■ **Task item**
Pictures stay out of the copy; output exactly the lines from the one containing "parked car [bbox 1195:228:1239:248]" through the end of the material.
╭─ Supplied information
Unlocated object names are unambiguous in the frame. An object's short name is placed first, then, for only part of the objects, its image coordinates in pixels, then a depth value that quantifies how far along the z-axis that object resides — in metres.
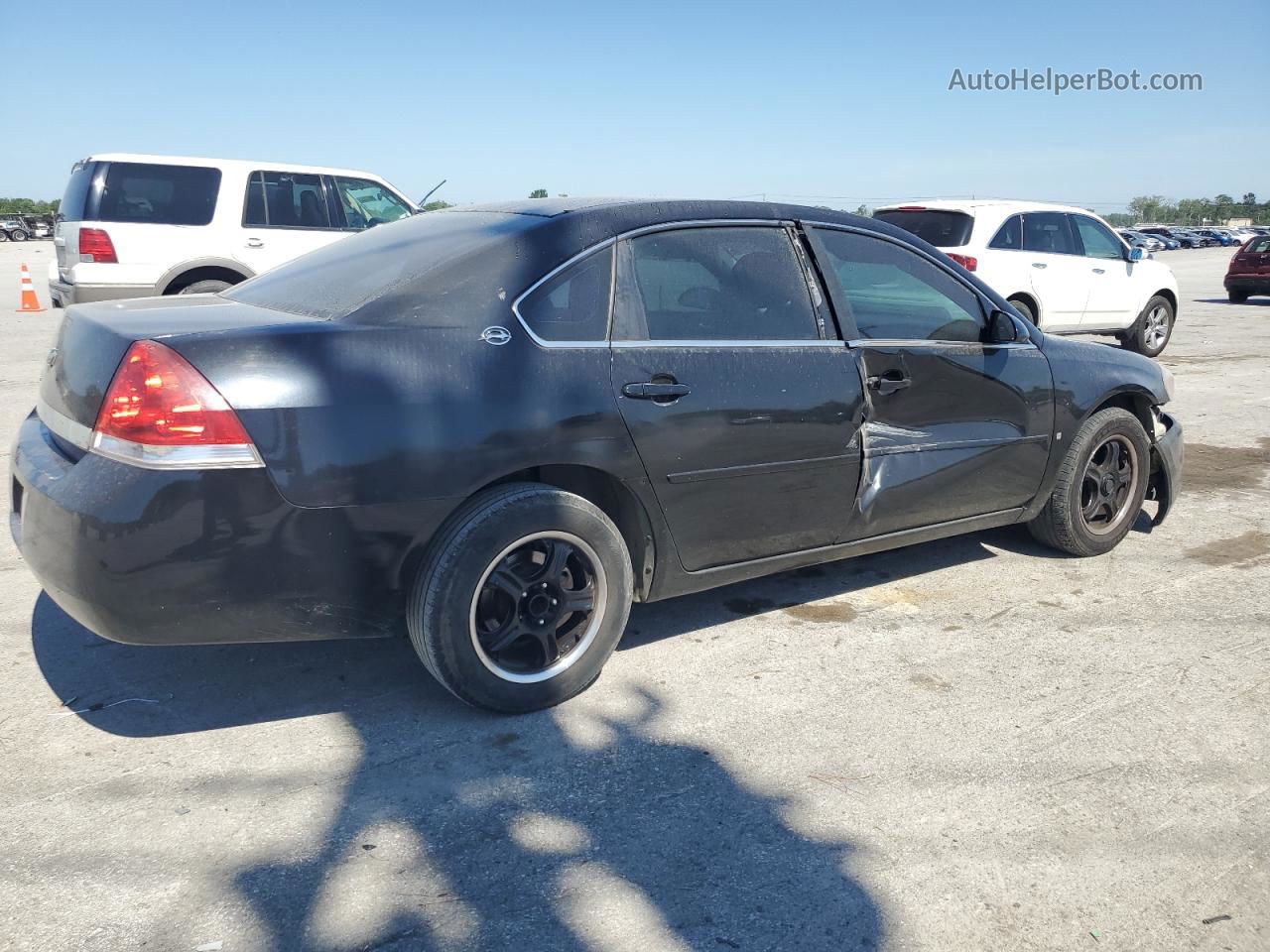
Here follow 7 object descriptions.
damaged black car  2.85
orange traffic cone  14.73
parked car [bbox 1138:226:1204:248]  58.25
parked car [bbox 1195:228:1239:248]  61.53
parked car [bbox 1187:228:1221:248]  60.38
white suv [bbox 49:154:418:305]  9.56
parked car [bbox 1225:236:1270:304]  20.55
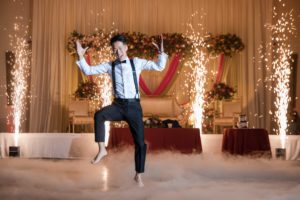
╰─
■ **Output below**
parked car [bbox 1195:228:1239:248]  61.53
parked car [bbox 1187:228:1221:248]  60.38
white suv [bbox 49:154:418:305]  9.56
parked car [bbox 1225:236:1270:304]  20.55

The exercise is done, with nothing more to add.